----- Records for this exercise

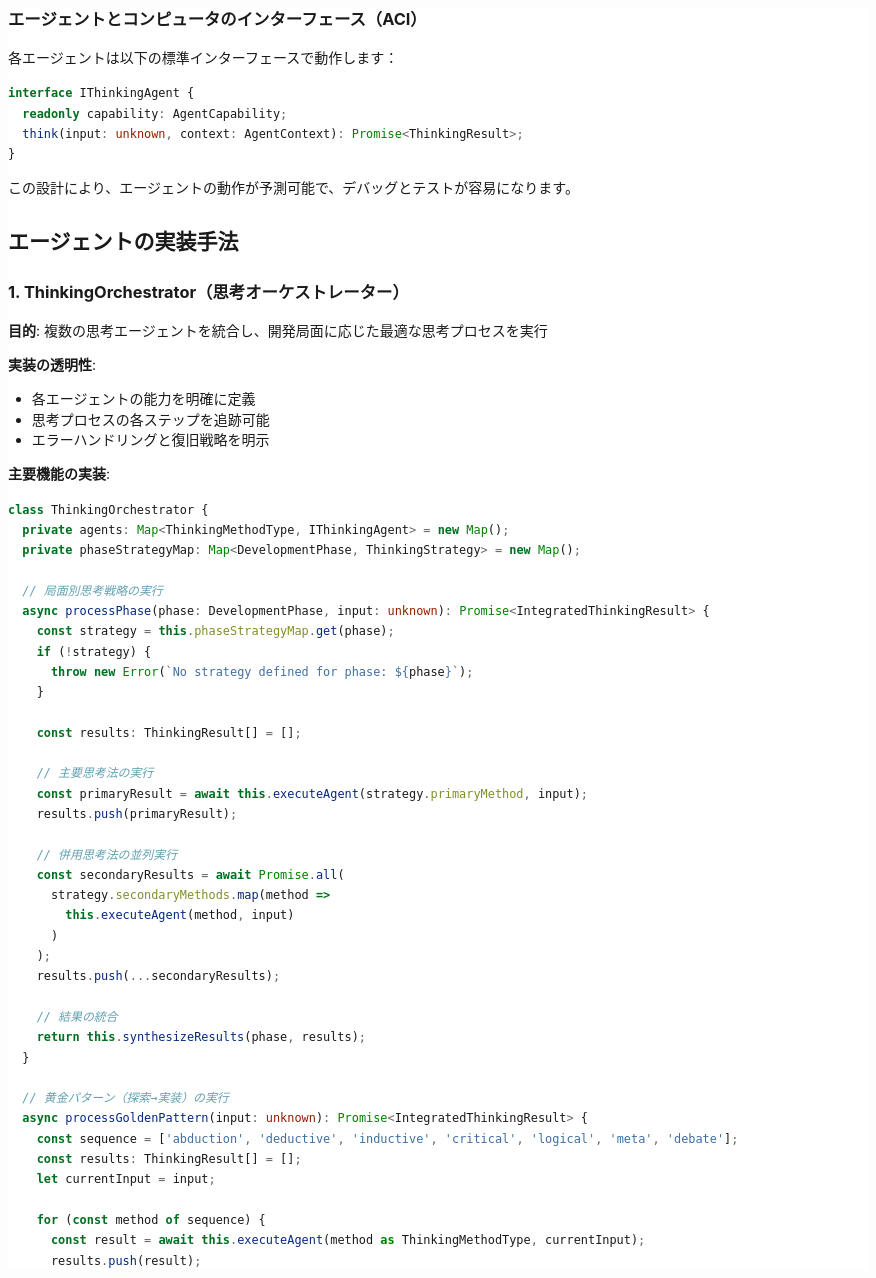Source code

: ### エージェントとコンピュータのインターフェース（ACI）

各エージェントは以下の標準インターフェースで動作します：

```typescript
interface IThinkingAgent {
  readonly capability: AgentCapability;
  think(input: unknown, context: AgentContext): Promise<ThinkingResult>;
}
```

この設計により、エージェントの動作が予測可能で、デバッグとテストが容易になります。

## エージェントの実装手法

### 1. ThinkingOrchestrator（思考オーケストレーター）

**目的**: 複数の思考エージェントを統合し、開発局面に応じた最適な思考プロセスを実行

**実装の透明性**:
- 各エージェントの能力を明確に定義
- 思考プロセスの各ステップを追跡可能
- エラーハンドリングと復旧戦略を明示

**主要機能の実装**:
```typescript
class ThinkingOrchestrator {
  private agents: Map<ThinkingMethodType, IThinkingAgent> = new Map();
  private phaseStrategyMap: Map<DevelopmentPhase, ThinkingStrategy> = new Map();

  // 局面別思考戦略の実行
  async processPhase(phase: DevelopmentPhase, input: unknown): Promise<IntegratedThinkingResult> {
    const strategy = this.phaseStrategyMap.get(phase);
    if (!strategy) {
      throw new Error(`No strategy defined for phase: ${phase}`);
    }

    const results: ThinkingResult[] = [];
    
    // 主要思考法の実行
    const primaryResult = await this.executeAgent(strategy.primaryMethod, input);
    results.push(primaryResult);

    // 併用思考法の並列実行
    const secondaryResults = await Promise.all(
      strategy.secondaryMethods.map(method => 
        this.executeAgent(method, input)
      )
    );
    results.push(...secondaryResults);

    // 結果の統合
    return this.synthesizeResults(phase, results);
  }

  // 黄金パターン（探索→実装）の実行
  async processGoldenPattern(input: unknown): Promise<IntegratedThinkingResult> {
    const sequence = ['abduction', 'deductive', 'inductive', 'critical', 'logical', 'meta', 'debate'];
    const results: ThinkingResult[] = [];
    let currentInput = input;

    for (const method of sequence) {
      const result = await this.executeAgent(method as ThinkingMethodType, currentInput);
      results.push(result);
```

----------
----- Records for this exercise

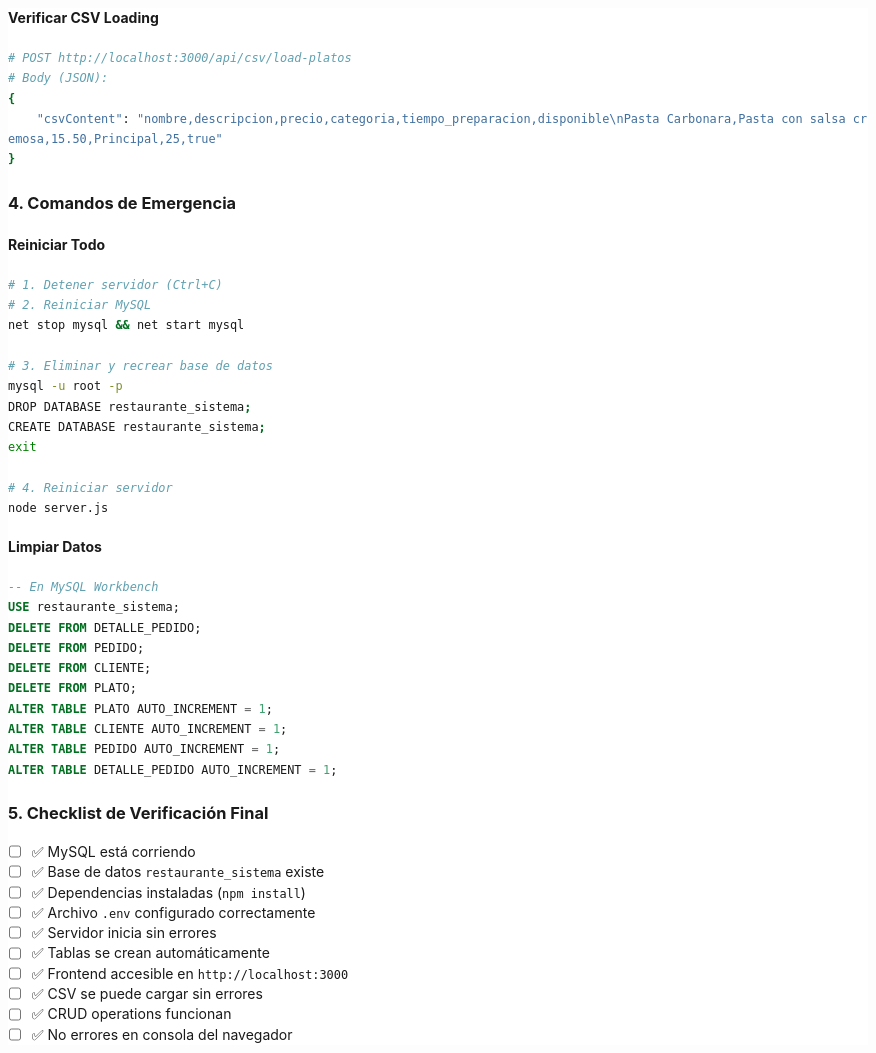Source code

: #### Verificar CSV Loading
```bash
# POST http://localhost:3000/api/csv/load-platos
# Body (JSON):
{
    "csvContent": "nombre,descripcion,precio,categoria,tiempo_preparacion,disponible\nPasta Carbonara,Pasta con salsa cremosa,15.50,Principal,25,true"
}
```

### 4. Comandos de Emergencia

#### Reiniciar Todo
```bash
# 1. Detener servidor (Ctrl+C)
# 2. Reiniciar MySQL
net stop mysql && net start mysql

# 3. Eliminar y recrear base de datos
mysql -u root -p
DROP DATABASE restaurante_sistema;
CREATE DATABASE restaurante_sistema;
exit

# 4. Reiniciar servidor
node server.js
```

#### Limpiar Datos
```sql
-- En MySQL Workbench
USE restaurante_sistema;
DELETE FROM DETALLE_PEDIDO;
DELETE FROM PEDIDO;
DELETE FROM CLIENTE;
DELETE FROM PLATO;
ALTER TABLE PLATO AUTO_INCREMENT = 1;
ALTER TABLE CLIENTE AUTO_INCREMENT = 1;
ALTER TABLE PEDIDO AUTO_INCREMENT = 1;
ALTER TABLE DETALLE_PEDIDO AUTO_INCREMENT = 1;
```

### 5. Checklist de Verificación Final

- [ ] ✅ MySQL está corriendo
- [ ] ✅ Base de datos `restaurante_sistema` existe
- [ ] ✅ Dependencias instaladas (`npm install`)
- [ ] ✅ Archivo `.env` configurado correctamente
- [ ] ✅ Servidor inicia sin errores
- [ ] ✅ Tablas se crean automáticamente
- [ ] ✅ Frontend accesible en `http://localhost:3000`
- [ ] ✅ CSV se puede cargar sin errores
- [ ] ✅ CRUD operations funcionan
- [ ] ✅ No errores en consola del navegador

----------

* Exercise description:
Scanning the data above, copy out every line where "DevelopmentPhase" is found.

* Answer section:
  private phaseStrategyMap: Map<DevelopmentPhase, ThinkingStrategy> = new Map();
  async processPhase(phase: DevelopmentPhase, input: unknown): Promise<IntegratedThinkingResult> {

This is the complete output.